-- Problem to solve --
Every line below must be given again exactly.

Stored entries
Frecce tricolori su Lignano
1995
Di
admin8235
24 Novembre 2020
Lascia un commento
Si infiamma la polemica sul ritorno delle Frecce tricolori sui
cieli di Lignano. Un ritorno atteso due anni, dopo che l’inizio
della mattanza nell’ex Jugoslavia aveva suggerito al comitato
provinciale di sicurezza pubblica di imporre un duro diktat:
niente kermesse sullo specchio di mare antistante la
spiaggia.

-- Result of this exercise --
Frecce tricolori su Lignano
1995
Di
admin8235
24 Novembre 2020
Lascia un commento
Si infiamma la polemica sul ritorno delle Frecce tricolori sui
cieli di Lignano. Un ritorno atteso due anni, dopo che l’inizio
della mattanza nell’ex Jugoslavia aveva suggerito al comitato
provinciale di sicurezza pubblica di imporre un duro diktat:
niente kermesse sullo specchio di mare antistante la
spiaggia.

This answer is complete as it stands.